History of the Peloponnesian War

Thucydides

Thucydides, Vol. 1-4. Smith, Charles Foster, translator. London and Cambridge, MA: Heinemann and Harvard University Press, 1919-1923.

"As for myself, I have come here not to harm but to liberate the Hellenes, having bound the government of the Lacedaemonians by the most solemn oaths that in very truth those whom I should win as allies should enjoy their own laws; and further, we are come, not that we may have you as allies, winning you over either by force or fraud, but to offer our alliance to you who have been enslaved by the Athenians.

I claim, therefore, that I ought not either myself to be suspected, offering as I do the most solemn pledges, or to be accounted an impotent champion, but that you should boldly come over to me.

"And if anyone, possibly, being privately afraid of somebody is half-hearted through fear that I may put the city into the hands of some party or other,[*](ie. the dreaded ὀλίγοι.) let him most of all have confidence.

For I am not come to join a faction, nor do I think that the freedom I am offering would be a real one if, regardless of your ancestral institutions, I should enslave the majority to the few or the minority to the multitude.

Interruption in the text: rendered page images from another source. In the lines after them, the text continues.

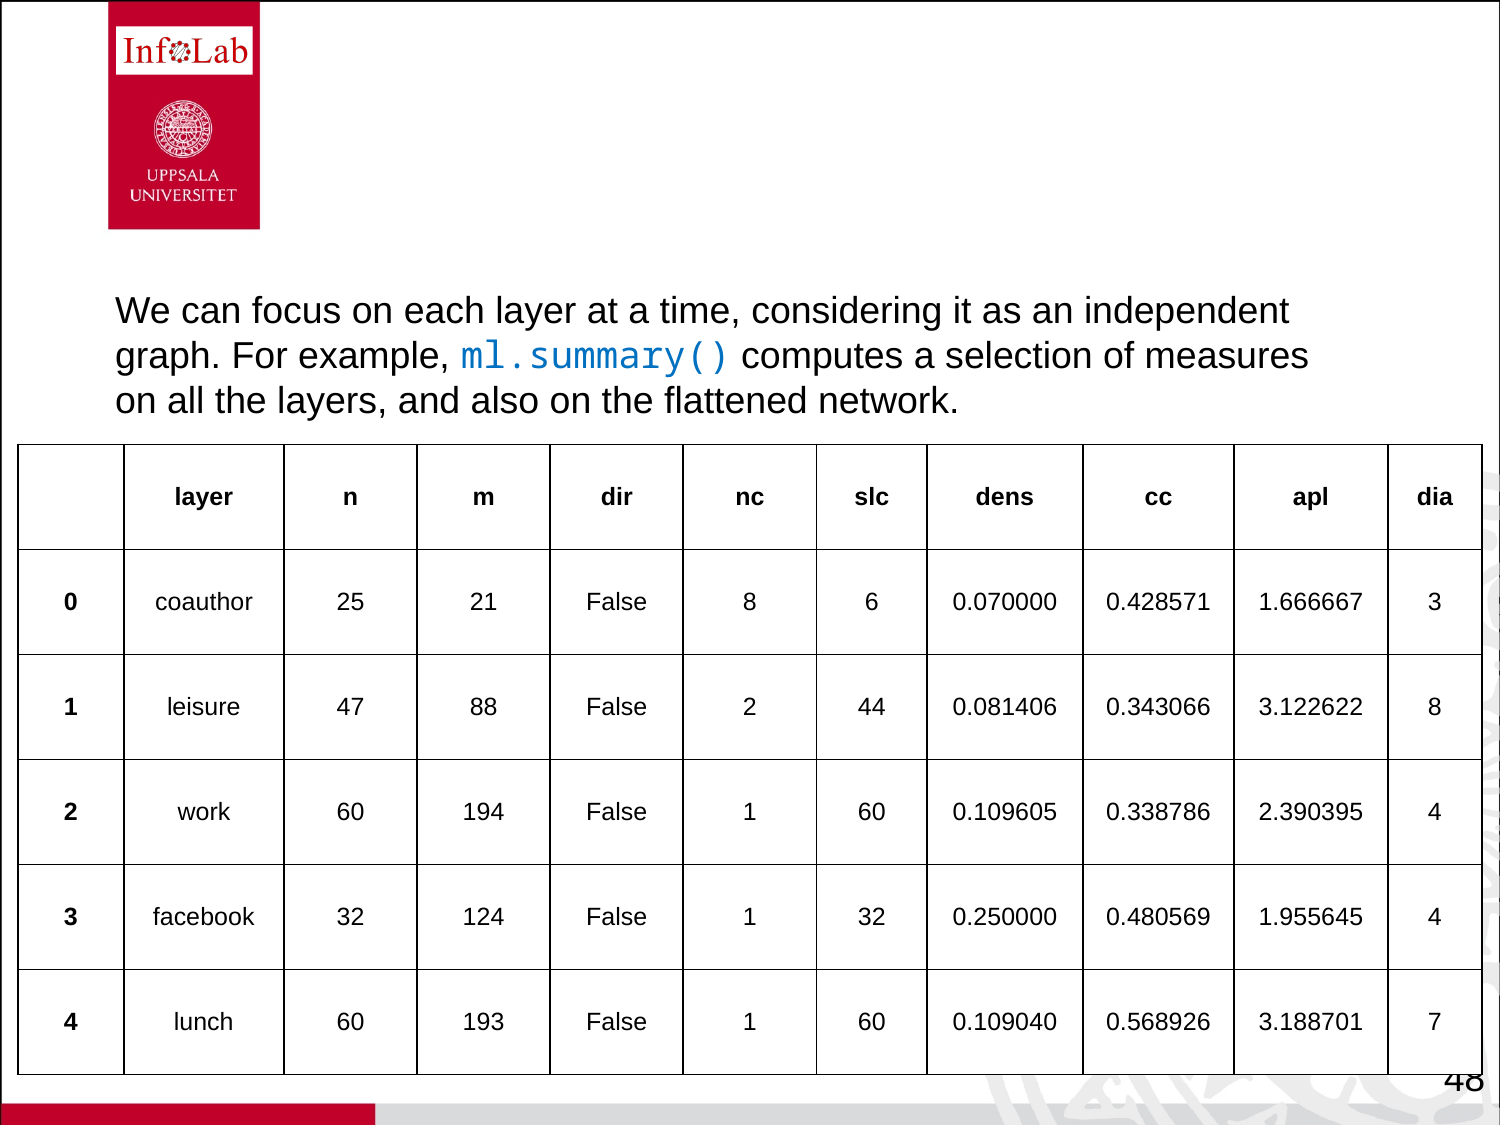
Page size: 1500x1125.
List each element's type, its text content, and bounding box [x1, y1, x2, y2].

table_cell 2 [684, 655, 816, 759]
table_cell False [551, 655, 682, 759]
table_cell 4 [1389, 760, 1481, 864]
text_box We can focus on each layer at a time, considering it as an independent graph. For example, ml.summary() computes a selection of measures on all the layers, and also on the flattened network. [100, 278, 1365, 429]
table_cell 0 [19, 550, 123, 654]
table_header n [285, 445, 416, 549]
table_cell 60 [817, 760, 926, 864]
table_cell 6 [817, 550, 926, 654]
table_header nc [684, 445, 816, 549]
table_cell 1.955645 [1235, 865, 1387, 969]
table_cell 1.666667 [1235, 550, 1387, 654]
table_cell 88 [418, 655, 549, 759]
table_header apl [1235, 445, 1387, 549]
table_cell 7 [1389, 970, 1481, 1074]
table_cell 0.081406 [928, 655, 1082, 759]
table_cell 2 [19, 760, 123, 864]
table_header [19, 445, 123, 549]
table_header cc [1084, 445, 1233, 549]
table_cell 3 [19, 865, 123, 969]
table_cell leisure [125, 655, 283, 759]
table_header dens [928, 445, 1082, 549]
table_cell 47 [285, 655, 416, 759]
table_cell False [551, 760, 682, 864]
table_cell 0.568926 [1084, 970, 1233, 1074]
table_cell False [551, 970, 682, 1074]
table_cell 1 [684, 865, 816, 969]
table_cell lunch [125, 970, 283, 1074]
table_cell 60 [285, 970, 416, 1074]
table_cell 0.343066 [1084, 655, 1233, 759]
table_cell facebook [125, 865, 283, 969]
table_cell 8 [1389, 655, 1481, 759]
table_header dia [1389, 445, 1481, 549]
table_cell 0.109605 [928, 760, 1082, 864]
table_cell 1 [684, 970, 816, 1074]
table_cell 25 [285, 550, 416, 654]
table_cell 32 [285, 865, 416, 969]
table_cell 1 [19, 655, 123, 759]
table_cell 0.250000 [928, 865, 1082, 969]
table_cell 193 [418, 970, 549, 1074]
table_cell False [551, 550, 682, 654]
table_cell 194 [418, 760, 549, 864]
table_header m [418, 445, 549, 549]
table_cell 3.188701 [1235, 970, 1387, 1074]
table_cell 32 [817, 865, 926, 969]
table_cell 4 [19, 970, 123, 1074]
table_cell 21 [418, 550, 549, 654]
table_cell 0.428571 [1084, 550, 1233, 654]
table_header layer [125, 445, 283, 549]
table_header dir [551, 445, 682, 549]
table_cell 8 [684, 550, 816, 654]
table_cell 1 [684, 760, 816, 864]
table_cell work [125, 760, 283, 864]
table_cell 60 [285, 760, 416, 864]
table_cell 124 [418, 865, 549, 969]
table_header slc [817, 445, 926, 549]
table_cell 60 [817, 970, 926, 1074]
picture [0, 0, 1500, 1125]
table_cell 0.070000 [928, 550, 1082, 654]
table_cell 44 [817, 655, 926, 759]
table_cell 3.122622 [1235, 655, 1387, 759]
table_cell 2.390395 [1235, 760, 1387, 864]
table_cell False [551, 865, 682, 969]
table_cell coauthor [125, 550, 283, 654]
table_cell 0.109040 [928, 970, 1082, 1074]
table_cell 4 [1389, 865, 1481, 969]
table_cell 0.480569 [1084, 865, 1233, 969]
table_cell 3 [1389, 550, 1481, 654]
table_cell 0.338786 [1084, 760, 1233, 864]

That would be more galling than foreign rule, and for us Lacedaemonians the result would be, not thanks for our pains, but, instead of honour and glory, only reproach; and the very charges on which we are waging war to the death against the Athenians we should be found to be bringing home to ourselves in a more odious form than the power which has made no display of virtue.

For it is more shameful, at least to men of reputation, to gain advantage by specious deceit than by open force; for the one makes assault by the assertion of power, which is the gift of fortune, the other by the intrigues of deliberate injustice.